* **WORK TO COMPLETE**
Across the records, how many lines contain "same"? Answer with the number alone.

::: INFORMATION SHOWN :::

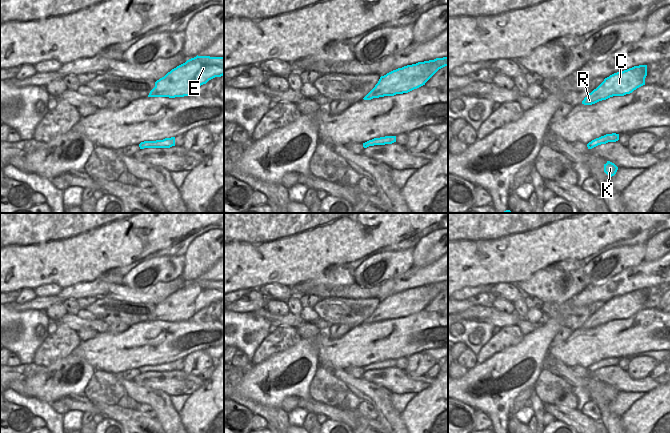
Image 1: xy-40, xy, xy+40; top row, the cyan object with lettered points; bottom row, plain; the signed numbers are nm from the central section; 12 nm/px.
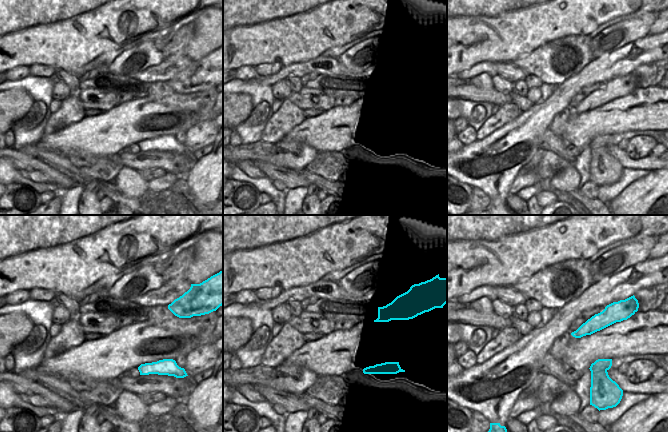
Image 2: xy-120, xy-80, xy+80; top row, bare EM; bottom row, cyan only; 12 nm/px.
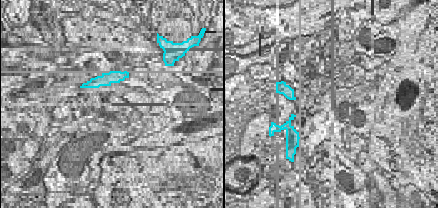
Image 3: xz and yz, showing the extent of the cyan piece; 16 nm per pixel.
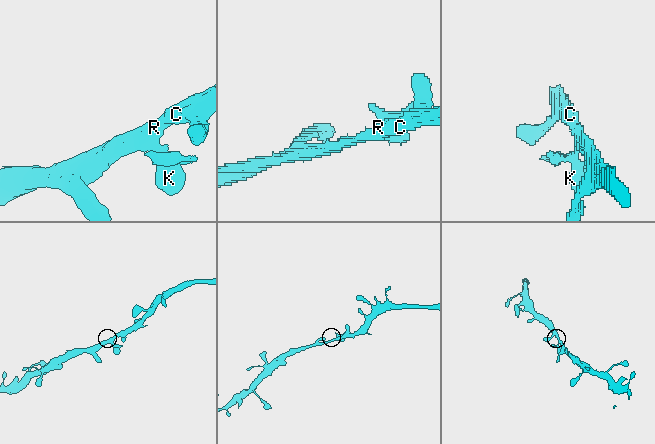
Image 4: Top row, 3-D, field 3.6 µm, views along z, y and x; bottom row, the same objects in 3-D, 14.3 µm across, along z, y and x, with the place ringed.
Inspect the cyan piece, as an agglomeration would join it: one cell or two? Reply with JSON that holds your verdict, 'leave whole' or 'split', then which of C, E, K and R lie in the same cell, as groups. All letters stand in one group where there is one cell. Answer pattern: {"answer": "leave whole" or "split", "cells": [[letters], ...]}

:::

* **FINISHED EXERCISE**
2